Table 4 compares our approach against existing work. A direct comparison is challenging due to differing metrics reported (Accuracy, F
1 score), sample sizes (102-24911) and specific domains (vault vs. generic malware). Nonetheless, our approach performs as well as—or in some cases, slightly better than—those in [
4,
5,
11,
17], even with a (mostly) smaller sample size.

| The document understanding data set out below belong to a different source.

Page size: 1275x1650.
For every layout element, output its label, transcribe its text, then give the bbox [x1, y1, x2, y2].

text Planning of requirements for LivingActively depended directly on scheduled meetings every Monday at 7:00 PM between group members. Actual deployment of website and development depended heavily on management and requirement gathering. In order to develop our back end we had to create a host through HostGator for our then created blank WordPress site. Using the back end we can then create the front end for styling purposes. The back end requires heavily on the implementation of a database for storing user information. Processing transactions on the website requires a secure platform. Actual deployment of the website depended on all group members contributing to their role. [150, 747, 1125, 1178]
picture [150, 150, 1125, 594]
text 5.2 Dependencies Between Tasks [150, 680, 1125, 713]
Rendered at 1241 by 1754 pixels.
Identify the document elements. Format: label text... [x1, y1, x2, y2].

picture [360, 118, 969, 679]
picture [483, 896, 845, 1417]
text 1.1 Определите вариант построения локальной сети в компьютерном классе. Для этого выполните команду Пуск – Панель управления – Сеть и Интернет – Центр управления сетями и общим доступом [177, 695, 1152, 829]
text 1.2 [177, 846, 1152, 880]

5. Conclusions and Future Work
Detecting and classifying vault applications on mobile devices remains a challenge due to various forensic and legal considerations. While some vault apps may exhibit characteristics similar to malware, many serve legitimate privacy functions. Given the popularity of phones, any approach that is non-invasive and accurate would be of use to law enforcement bodies. This research undertook the reverse-engineering of Android vault and non-vault applications to uncover and extract their distinct properties. We then applied various machine learning algorithms to classify these properties, aiming to validate the effectiveness of a machine learning-driven approach. Given that machine learning thrives on data, we successfully demonstrated that good results can be obtained even with a modest dataset of around 1000 observations. Notably, our analysis revealed that the support vector machine (SVM), multi-layer perceptron (MLP), and random forest classifiers yielded the most promising outcomes. Looking ahead, we plan to test additional algorithms, expand our sample size, and further investigate other Android permissions, paving the way for more robust findings.

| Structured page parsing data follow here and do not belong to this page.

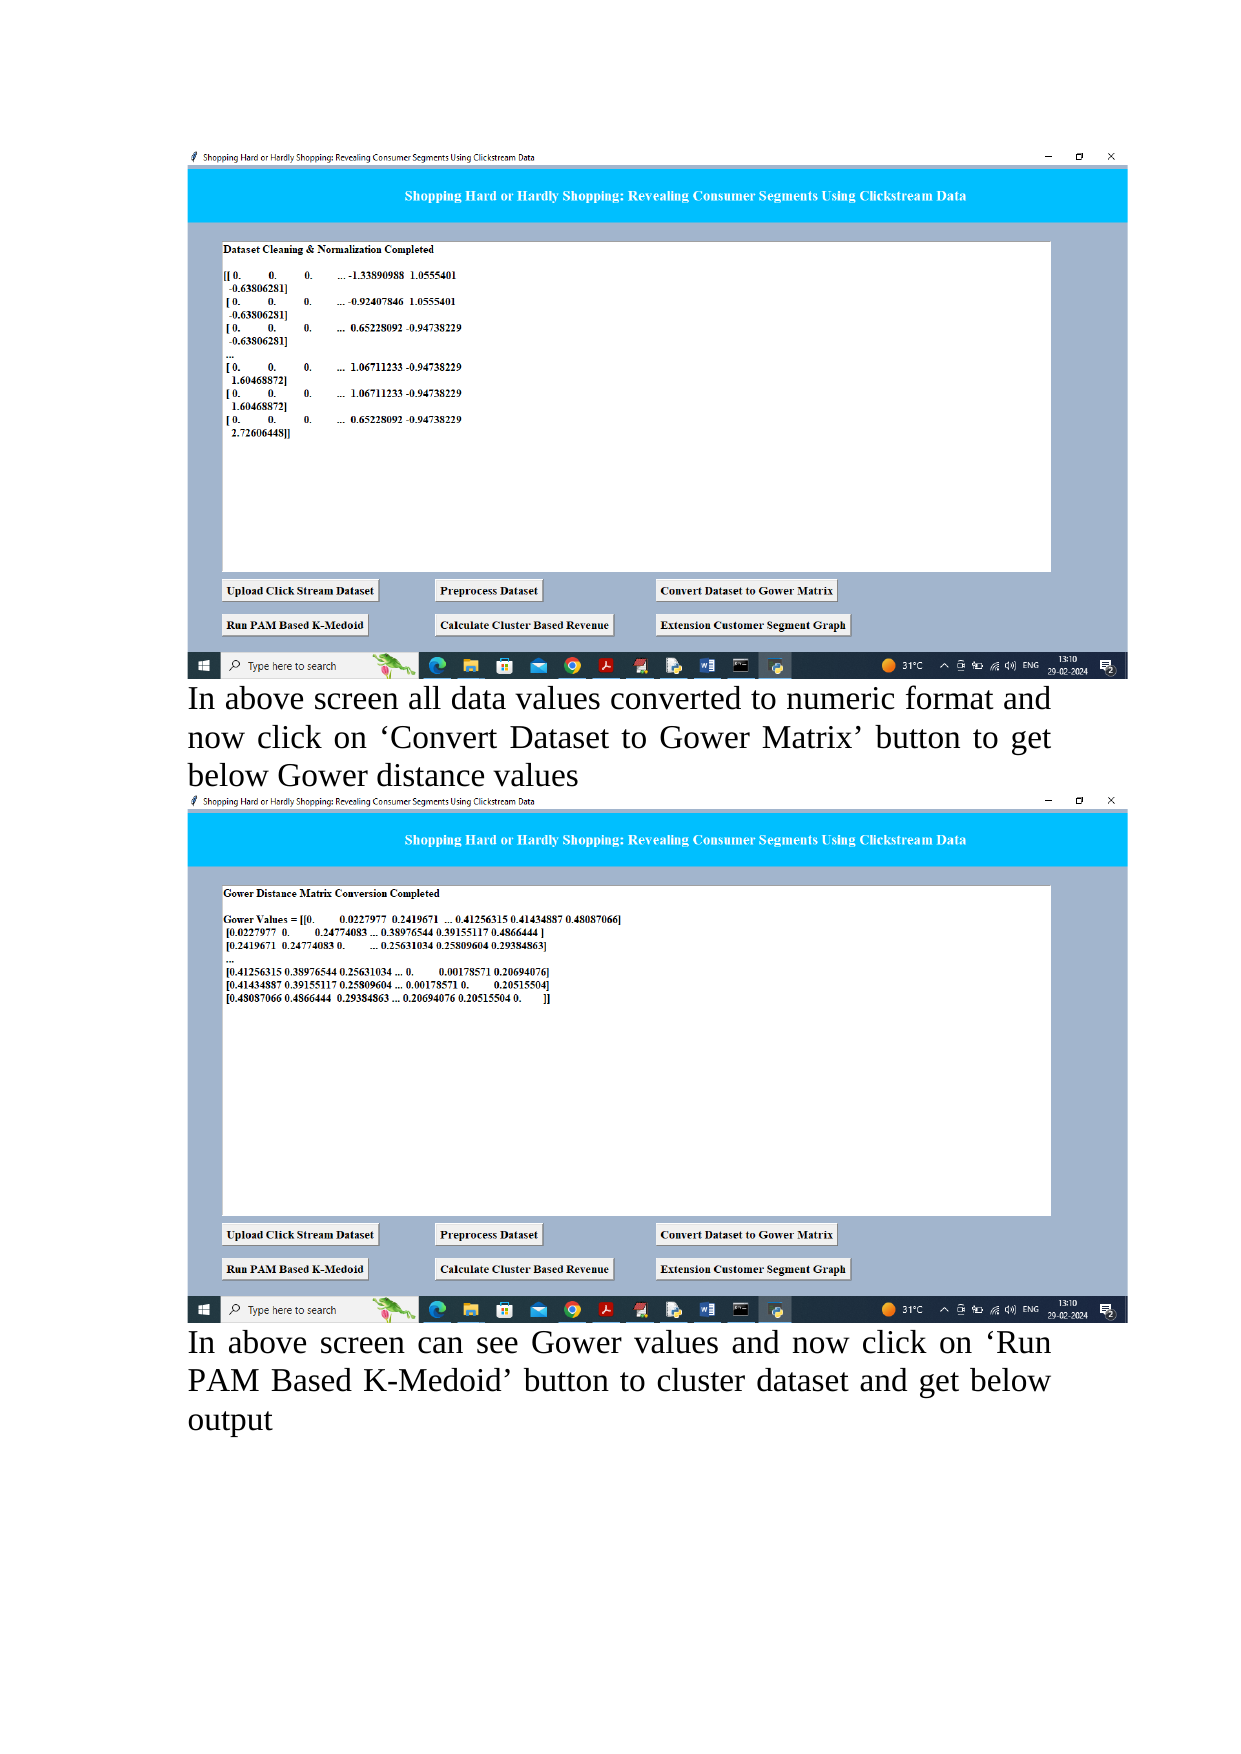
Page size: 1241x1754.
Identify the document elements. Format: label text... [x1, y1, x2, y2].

picture [441, 836, 452, 844]
picture [187, 793, 1128, 812]
picture [187, 150, 1128, 168]
picture [836, 192, 846, 200]
picture [187, 223, 1128, 679]
picture [441, 192, 452, 200]
text In above screen can see Gower values and now click on ‘Run PAM Based K-Medoid’ button to cluster dataset and get below output [187, 1323, 1053, 1437]
text In above screen all data values converted to numeric format and now click on ‘Convert Dataset to Gower Matrix’ button to get below Gower distance values [187, 679, 1053, 793]
picture [836, 836, 846, 844]
picture [187, 867, 1128, 1323]
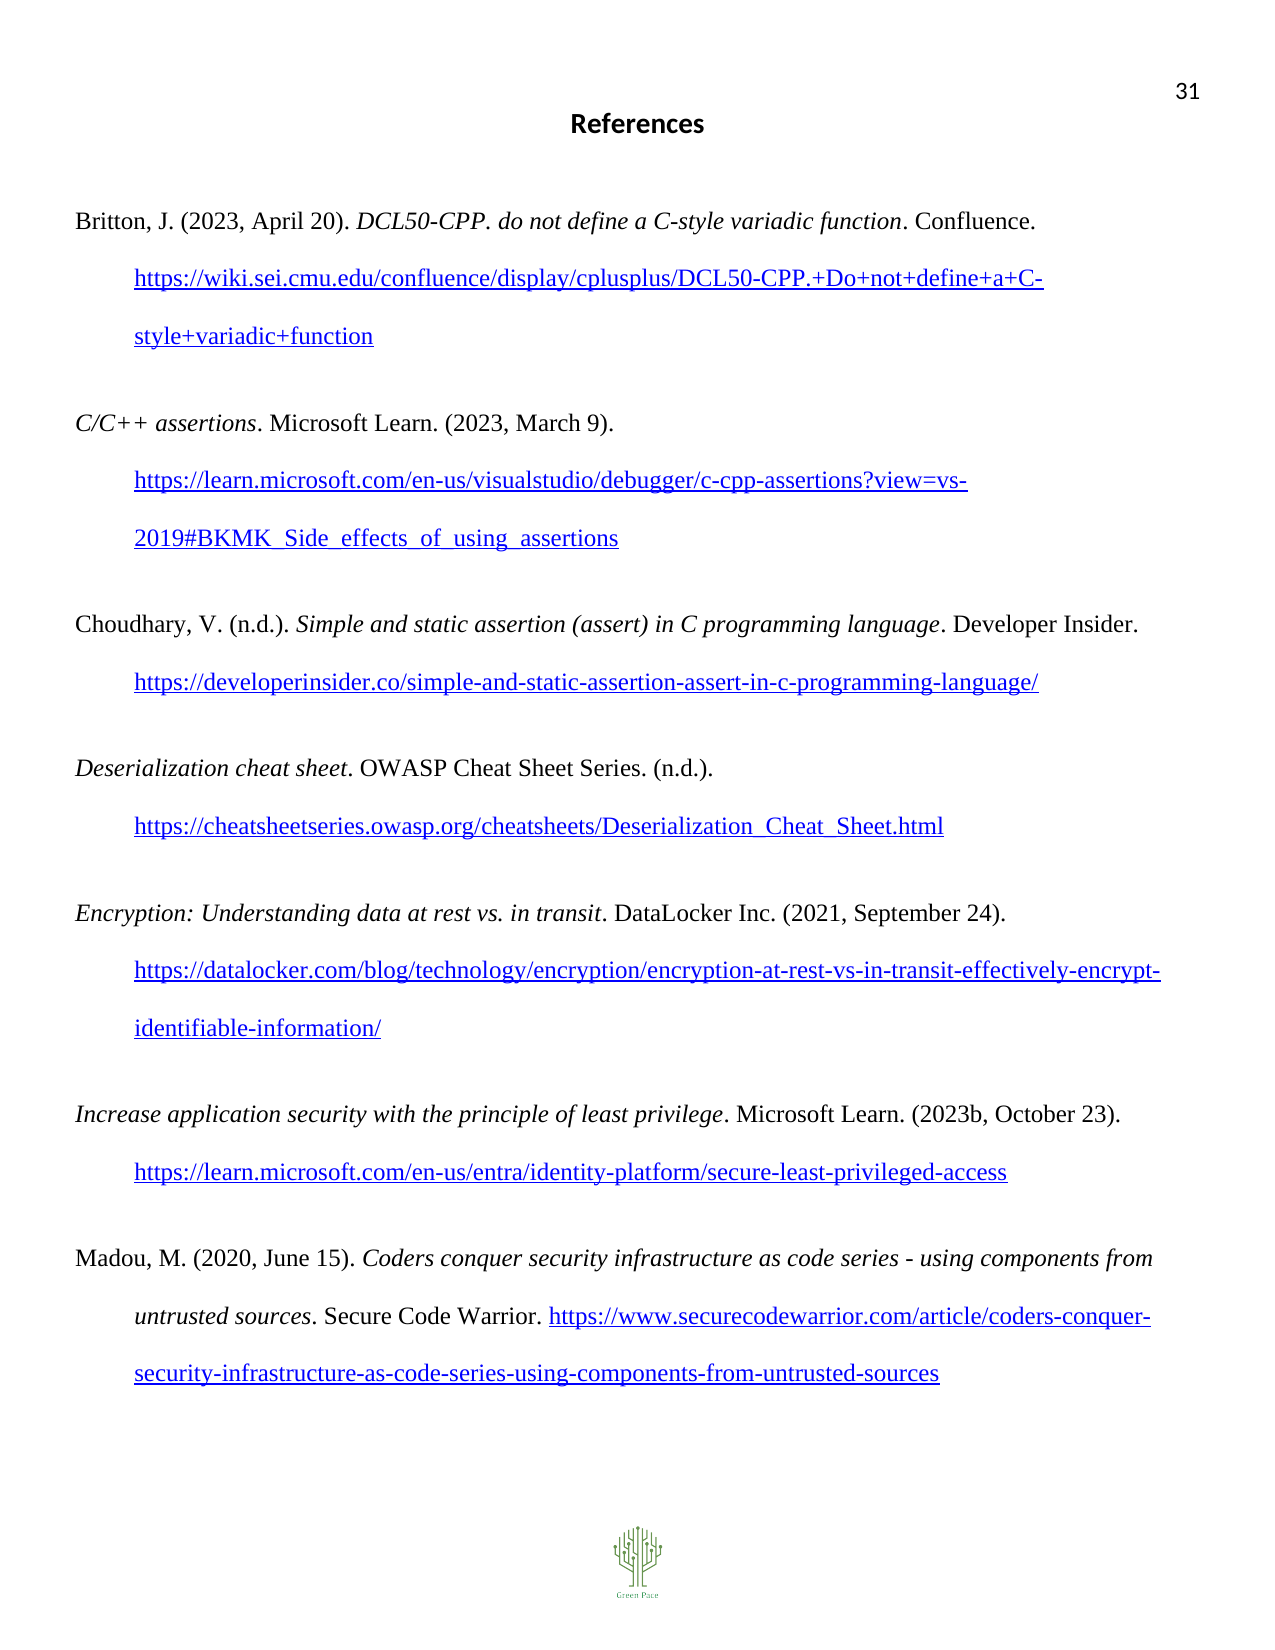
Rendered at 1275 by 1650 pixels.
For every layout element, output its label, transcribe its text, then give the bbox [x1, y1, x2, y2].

text Encryption: Understanding data at rest vs. in transit. DataLocker Inc. (2021, September 24). https://datalocker.com/blog/technology/encryption/encryption-at-rest-vs-in-transit-effectively-encrypt-identifiable-information/ [75, 898, 1200, 1041]
text Britton, J. (2023, April 20). DCL50-CPP. do not define a C-style variadic function. Confluence. https://wiki.sei.cmu.edu/confluence/display/cplusplus/DCL50-CPP.+Do+not+define+a+C-style+variadic+function [75, 206, 1200, 350]
text Increase application security with the principle of least privilege. Microsoft Learn. (2023b, October 23). https://learn.microsoft.com/en-us/entra/identity-platform/secure-least-privileged-access [75, 1099, 1200, 1186]
picture [605, 1521, 670, 1606]
subtitle References [75, 106, 1200, 141]
text Choudhary, V. (n.d.). Simple and static assertion (assert) in C programming language. Developer Insider. https://developerinsider.co/simple-and-static-assertion-assert-in-c-programming-language/ [75, 609, 1200, 696]
text C/C++ assertions. Microsoft Learn. (2023, March 9). https://learn.microsoft.com/en-us/visualstudio/debugger/c-cpp-assertions?view=vs-2019#BKMK_Side_effects_of_using_assertions [75, 408, 1200, 551]
text Madou, M. (2020, June 15). Coders conquer security infrastructure as code series - using components from untrusted sources. Secure Code Warrior. https://www.securecodewarrior.com/article/coders-conquer-security-infrastructure-as-code-series-using-components-from-untrusted-sources [75, 1243, 1200, 1387]
text Deserialization cheat sheet. OWASP Cheat Sheet Series. (n.d.). https://cheatsheetseries.owasp.org/cheatsheets/Deserialization_Cheat_Sheet.html [75, 753, 1200, 840]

In particular, using unsupervised machine learning algorithms can divulge meaningful insights, and a robust comparison can be made between supervised, semi-supervised, and unsupervised machine learning algorithms. In addition, the usage of vault apps by cyber criminals such as ransomware groups will be investigated to see whether a correlation exists between the successful ransomware attacks and the vault apps. It would also be worthwhile to check the usage of vault apps by online scammers. These future investigations will enhance our research contributions in this area of digital forensics, which is a growing area, as noted by Baig et al. [
23]. We will endeavor to integrate our research findings into industrial practices such as law enforcement and criminal justice systems, leading to more impactful and multidisciplinary research.
We highlight that false positives in machine learning-based detection of vault (anti-forensic) apps pose significant legal and ethical concerns, as wrongfully flagging a legitimate privacy-focused application as malicious could lead to privacy violations, reputational damage, and legal liability. As a future research direction, mitigating false positives requires enhancing dataset diversity, incorporating explainable AI techniques, implementing adaptive thresholding, and involving human supervision in decision-making. Ensuring a balanced detection approach minimizes wrongful classifications while maintaining the integrity and reliability of forensic investigations.